How much more is the need for electrochromic materials to be used in large-scale commercial applications? This is a big proposition that requires us to have a certain understanding of the material before it is enough to think. So, let's take a rough look at the new materials that may be close to you and may be a little far away from you!
In recent years, such a new type of material, electrochromic material, has emerged. Scientists pointed out that electrochromic materials are one of the most research and application prospects of smart materials. Scientists have predicted that the large-scale application of smart materials will revolutionize the development of materials science. So, how does this smart material exist? Smart materials are the fourth generation of materials after natural materials, synthetic polymer materials, and artificial design materials.
Why do scientists think that electrochromic materials are one of the most promising smart materials at the moment? Because electrochromic materials have special properties and attractive application prospects. For the time being, let's not talk about it. What are the applications of this promising material?
Under normal circumstances, people are often exposed to - smart energy-saving windows (smart glass), information displays, automotive anti-glare rearview mirrors, information storage and so on.
In the defense and military fields, electrochromic materials are also widely used in the market. For example, electrochromic materials can be made into novel infrared emitting devices due to their adjustable infrared emission characteristics (in the far-infrared spectrum). According to experts, this new type of transmitter can be applied to many fields such as satellites, infrared stealth of weapons and equipment. So, how can you say that a piece of "Xiangxiang" of electrochromic materials does not quickly become an area that researchers in various countries are scrambling to study?
So what is an electrochromic material? Electrochromic materials are the most central materials in electrochromic devices. The material undergoes a stable and reversible color change under the action of an applied electric field. Among them, the electrochromic device generally consists of a transparent conductive layer, an electrochromic layer, an electrolyte, an ion storage layer and a transparent conductive layer.
At present, there are three main types of electrochromic materials that have been studied and studied in many ways - inorganic electrochromic materials, organic electrochromic materials and organometallic chelate materials. Among them, inorganic electrochromic materials show the advantages of good structure and performance, making it the most widely studied and mature material. There are many research types of inorganic electrochromic materials, which can be divided into three categories: cathode electrochromic materials, anode electrochromic materials and composite electrochromic materials. Below, we mainly understand the cathode electrochromic material.
What is a cathodic electrochromic material? Cathodic electrochromic materials refer to a class of electrochromic materials that are colorless in the high oxidation state and colored in the low-cost reduction state. At present, the main types of materials studied are tungsten trioxide and molybdenum trioxide.

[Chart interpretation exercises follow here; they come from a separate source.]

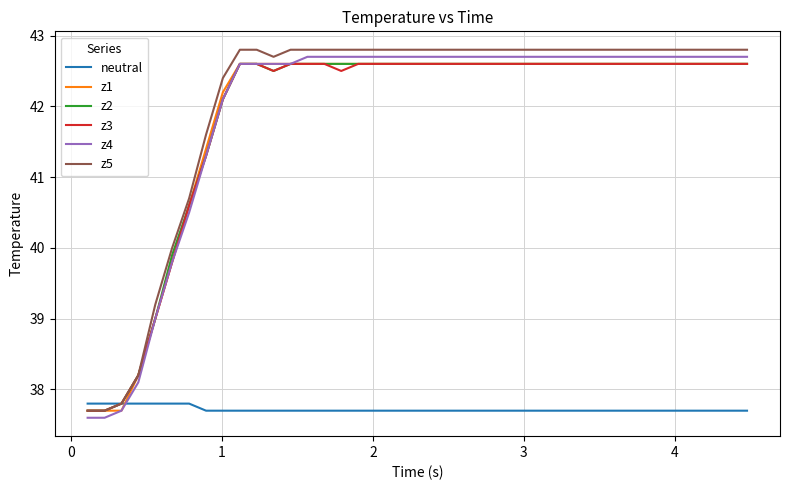

After their last crossing, which series has the higher values: neutral or z1?

z1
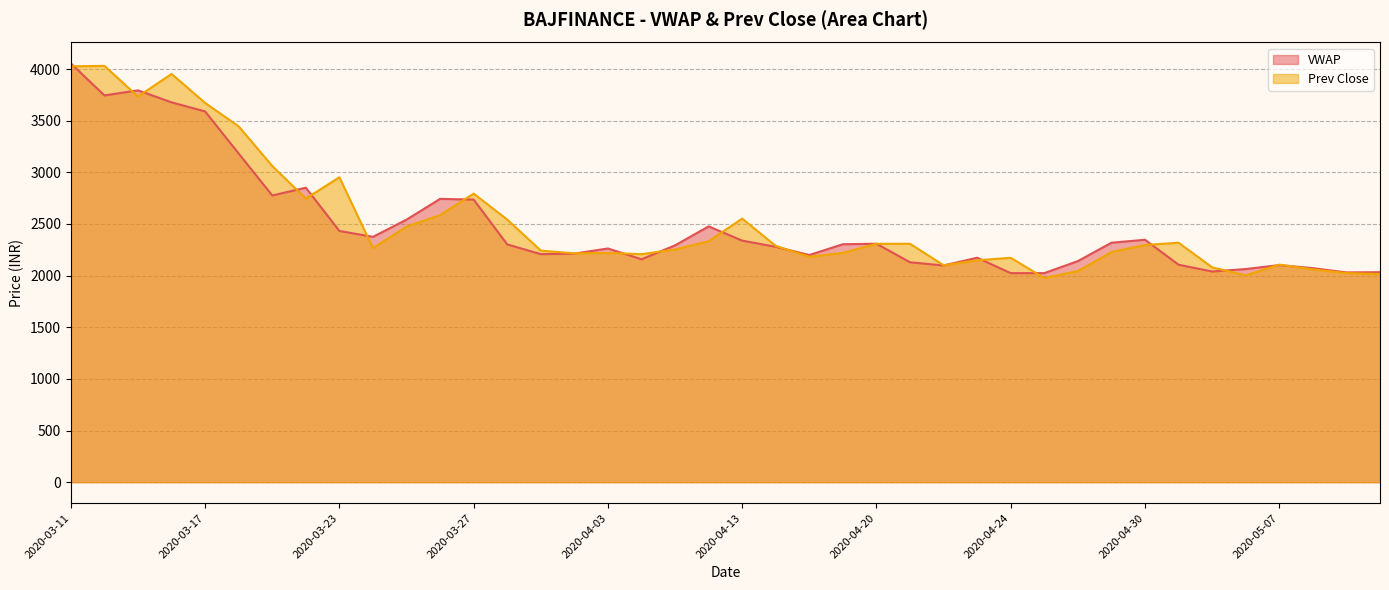

List the series in order of their overall mean, highest first.

Prev Close, VWAP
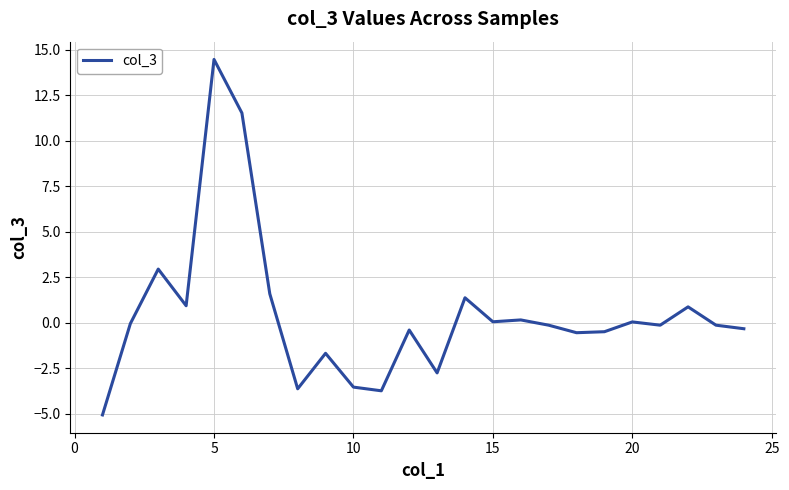

What is the difference between the maximum and minimum values?

19.6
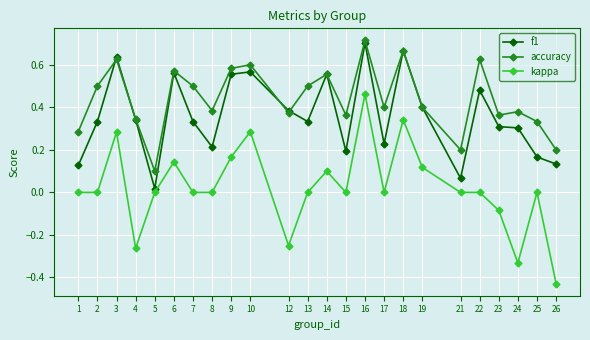

How many lines are shown in the chart?

3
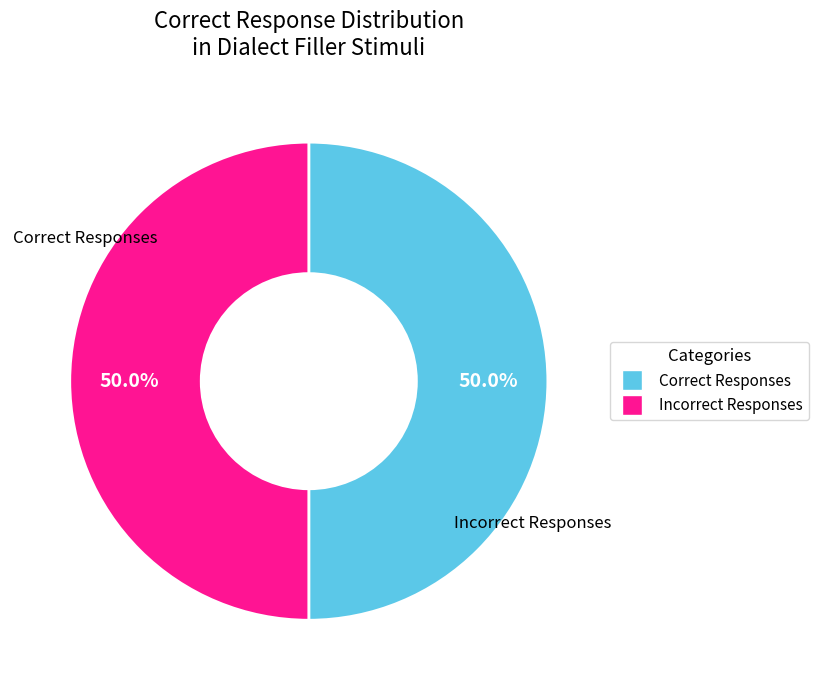

Count the number of slices in the pie.

2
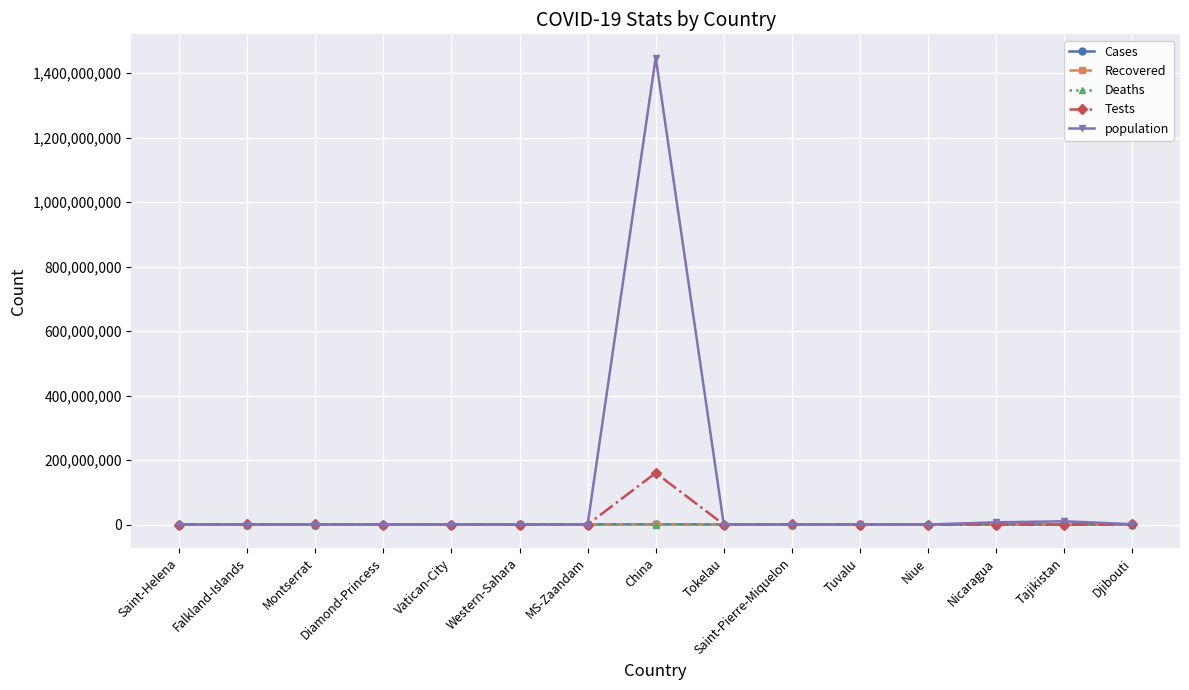

What is the difference between the second highest and second lowest values in the Deaths series?

225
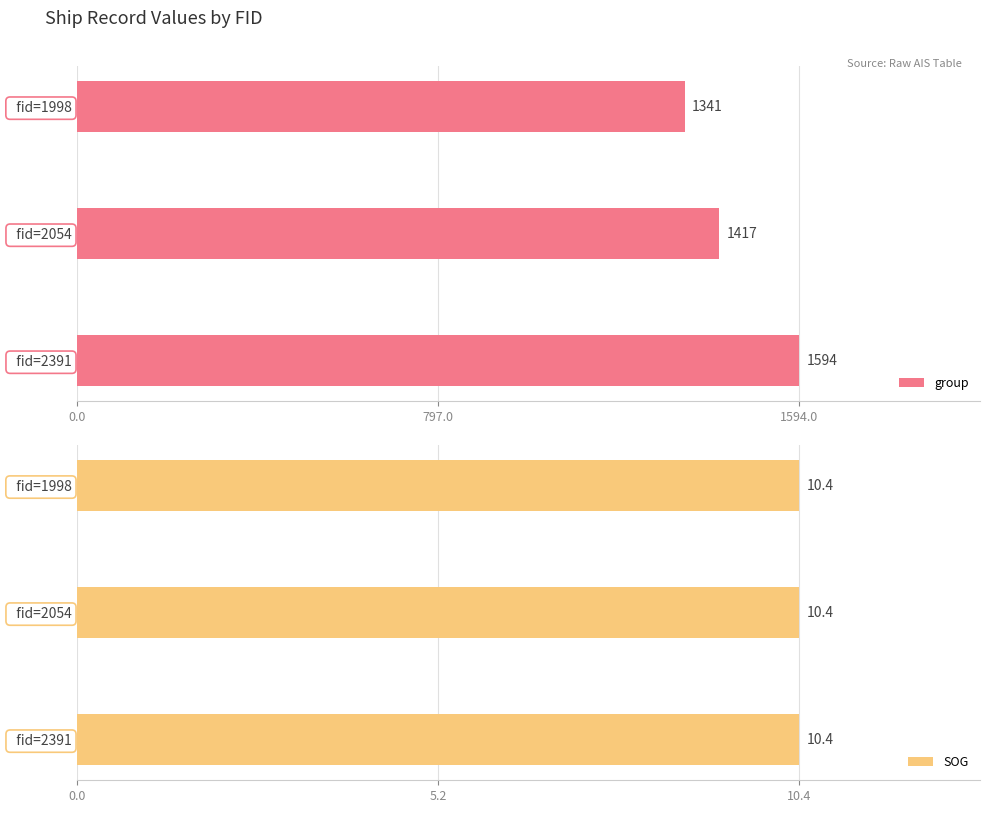

How many values in the group series exceed 1417?

1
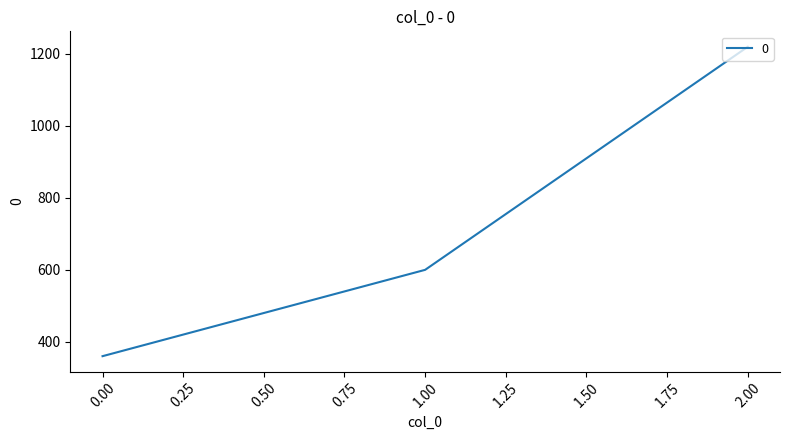

List the labels in order of value, largest first.

2.00, 1.00, 0.00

In this regard, some experts have prepared a tungsten trioxide nanowire film, and found that the film exhibits a deep blue color when the voltage is negative, and becomes colorless when the voltage new_s to a positive value, and has the characteristics of uniform discoloration and rapid discoloration. . In addition, the experts also prepared a molybdenum-doped tungsten trioxide nanowire film and found that the film has a higher optical transmittance than the pure tungsten trioxide film in the range of 900-1800 nm, and its color change rate is higher than that of pure three. The tungsten oxide film has a significant improvement, but its cycle stability is poor.
As you may know, in recent years, the research and development of electrochromic materials have made significant progress. However, it is undeniable that electrochromic materials still have a long way to go before large-scale commercial applications. This is mainly because even the current mainstream electrochromic materials still have a problem of relatively high production costs. As we all know, under the high cost dilemma, commercialization is unlikely to be realized. That is to say, after the commercialization of electrochromic materials has made a breakthrough in material preparation technology, there is still one point to be made - cost breakout.